I left him with the horses and walked up to Antiochus. He waited, perfectly motionless, his eyes shut. His neck under my hand felt slightly unnatural: a stiffness either of hair or muscle. He was in a kind of trance. The double flash of the steel under his eyes may have caused it.
While I wondered whether to give him an irreverent slap, there was a commotion among the horses. Pierre came running, twisting like a snipe, followed as usual by Mukhtar. But not in the usual way. He just managed to get in among the fallen stones as Mukhtar struck at him with his forelegs. The stallion chased him round to the back of the altar, and then seemed to come to his senses. Myself, I took cover behind the still motionless Antiochus, yelling out to know what was wrong.
‘I cannot imagine,’ Pierre answered. ‘The scent of fear, perhaps. Or of shame.’
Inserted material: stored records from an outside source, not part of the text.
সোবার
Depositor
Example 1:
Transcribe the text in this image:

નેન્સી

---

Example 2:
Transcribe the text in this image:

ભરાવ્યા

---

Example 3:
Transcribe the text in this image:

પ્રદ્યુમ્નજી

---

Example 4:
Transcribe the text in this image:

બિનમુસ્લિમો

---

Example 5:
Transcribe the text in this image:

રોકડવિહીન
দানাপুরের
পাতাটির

He realized that the fit of hysteria which had possessed the stallion was over, and leaned across the altar to stroke his nose. Mukhtar whinnied with pleasure; he seemed quite unaware of what he had done. Pierre gentled and petted him for a good minute, then led him out through the tumbled masonry. He was so confident that when they reached the open he sat down to pick off the ants. I was never so impressed by his self-control in the presence of animals, and told him so. He replied that he had been forced to be patient, that any exclamation or excitement might have upset Mukhtar all over again.
Meanwhile, Antiochus returned to normal, more than normal. He began to behave like a healthy young bull waking up from a pleasant dream and impressed by his own excellence. He butted me in the wind and cavorted around inviting me to butt him back. Pierre and Mukhtar headed him off and let him work his energy out of his system on the way down the hill. We returned him to his paddock and went home ourselves.
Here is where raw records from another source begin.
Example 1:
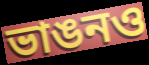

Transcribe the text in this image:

ভাঙনও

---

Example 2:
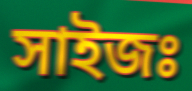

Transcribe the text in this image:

সাইজঃ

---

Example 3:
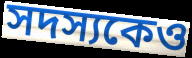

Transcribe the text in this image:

সদস্যকেও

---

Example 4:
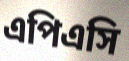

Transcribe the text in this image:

এপিএসি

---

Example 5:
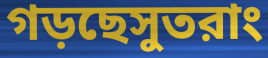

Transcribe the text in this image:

গড়ছেসুতরাং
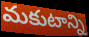
మకుటాన్ని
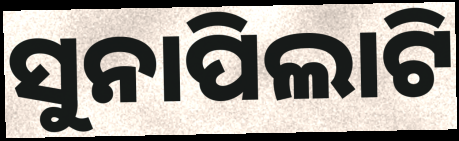
ସୁନାପିଲାଟି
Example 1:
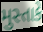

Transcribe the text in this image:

મુસ્તાકે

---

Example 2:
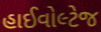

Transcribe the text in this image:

હાઈવોલ્ટેજ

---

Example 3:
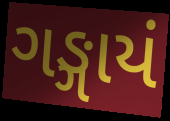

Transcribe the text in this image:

ગઙ્ગાયં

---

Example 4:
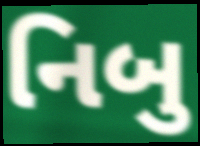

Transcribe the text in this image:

નિબુ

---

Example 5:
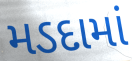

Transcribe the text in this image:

મડદામાં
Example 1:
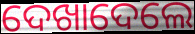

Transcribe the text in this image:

ଦେଖାଦେଲେ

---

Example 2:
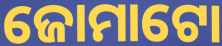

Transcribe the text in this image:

ଜୋମାଟୋ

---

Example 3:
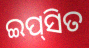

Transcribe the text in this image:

ଇପ୍‌ସିତ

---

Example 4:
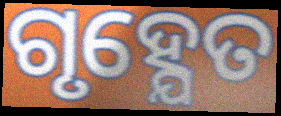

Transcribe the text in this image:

ଗୃହ୍ଯେତ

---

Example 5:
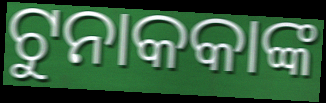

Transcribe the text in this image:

ଟୁନାକକାଙ୍କ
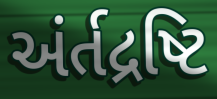
અંર્તદ્રષ્ટિ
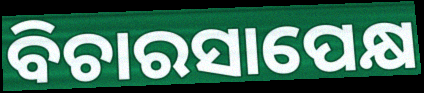
ବିଚାରସାପେକ୍ଷ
Next day we hardly discussed what had happened, for it was only too evident, when considered in the light of the sun upon a scientifically managed estate, that the four living beings concerned—I leave out Lys who, as befit
ted an experienced mother, had remained a mere spectator—could not look back on themselves with approval. I left Pierre to his business, and in the evening drove the truck down from the hill for him and put it away in the barn.
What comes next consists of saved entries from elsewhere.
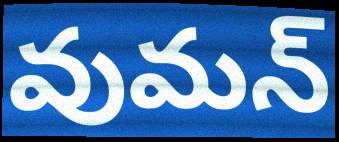
వుమన్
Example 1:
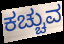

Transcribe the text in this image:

ಕಚ್ಚುವ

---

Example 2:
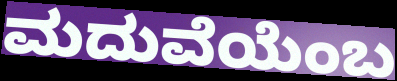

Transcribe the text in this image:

ಮದುವೆಯೆಂಬ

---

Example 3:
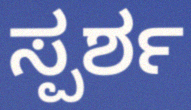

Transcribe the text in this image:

ಸ್ಪರ್ಶ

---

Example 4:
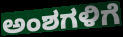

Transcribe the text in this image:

ಅಂಶಗಳಿಗೆ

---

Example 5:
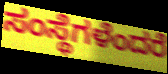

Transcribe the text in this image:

ಸಂಸ್ಥೆಗಳೆಂದರೆ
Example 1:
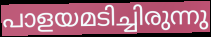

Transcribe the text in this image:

പാളയമടിച്ചിരുന്നു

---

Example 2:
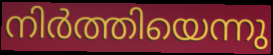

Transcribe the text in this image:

നിർത്തിയെന്നു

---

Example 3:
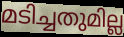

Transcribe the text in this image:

മടിച്ചതുമില്ല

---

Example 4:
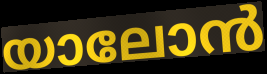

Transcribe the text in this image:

യാലോൻ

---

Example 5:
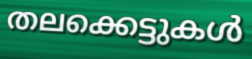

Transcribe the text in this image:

തലക്കെട്ടുകൾ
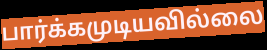
பார்க்கமுடியவில்லை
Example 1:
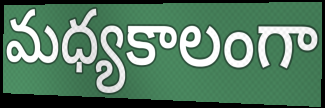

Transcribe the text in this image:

మధ్యకాలంగా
On the third day I noticed that he was walking with a limp. When I asked him if he had sprained an ankle, he replied that he might have wrenched something running away from Mukhtar, but that he had not noticed it at the time. The leg, he said, was a bit painful in the thigh and groin.
That seemed a likely result of dodging among the drums of fallen columns, and I thought no more of it till the following morning when one of his little Alaouites visited my flat. She said that she had been giving her lord hot fomentations, that he had fever and that she did not like the look of his leg. He had insisted that it was nothing, that he had probably caught a chill and that his leg hadn’t anything to do with it.
I was up in his bedroom at once. The girl was right. He had such a temperature that he was incapable of clearly examining his leg or any other object. The flesh was noticeably dark, with streaks of red. The doctor who attended him and the Bukeia families was down at the coast in Latakia—many hours away if one had to open up communications by messenger and police post. So I took command. I got some of his men to smash down the door-posts of his bedroom so that we could lift the whole bed out without disturbing him. We lashed it down to a two-ton truck and made a bolt to Latakia hospital.
God, the speed of the thing! It was too late to amputate, and he seemed resistant to penicillin and every other injection in their dispensary. When they had given him up and the fever dropped in the hour before death he had a short interview with his lawyer—he wouldn’t hear of a priest—in which he left Bukeia to a co-operative of his workers. He whispered to me: ‘I have left you Antiochus. Do not tell them why!’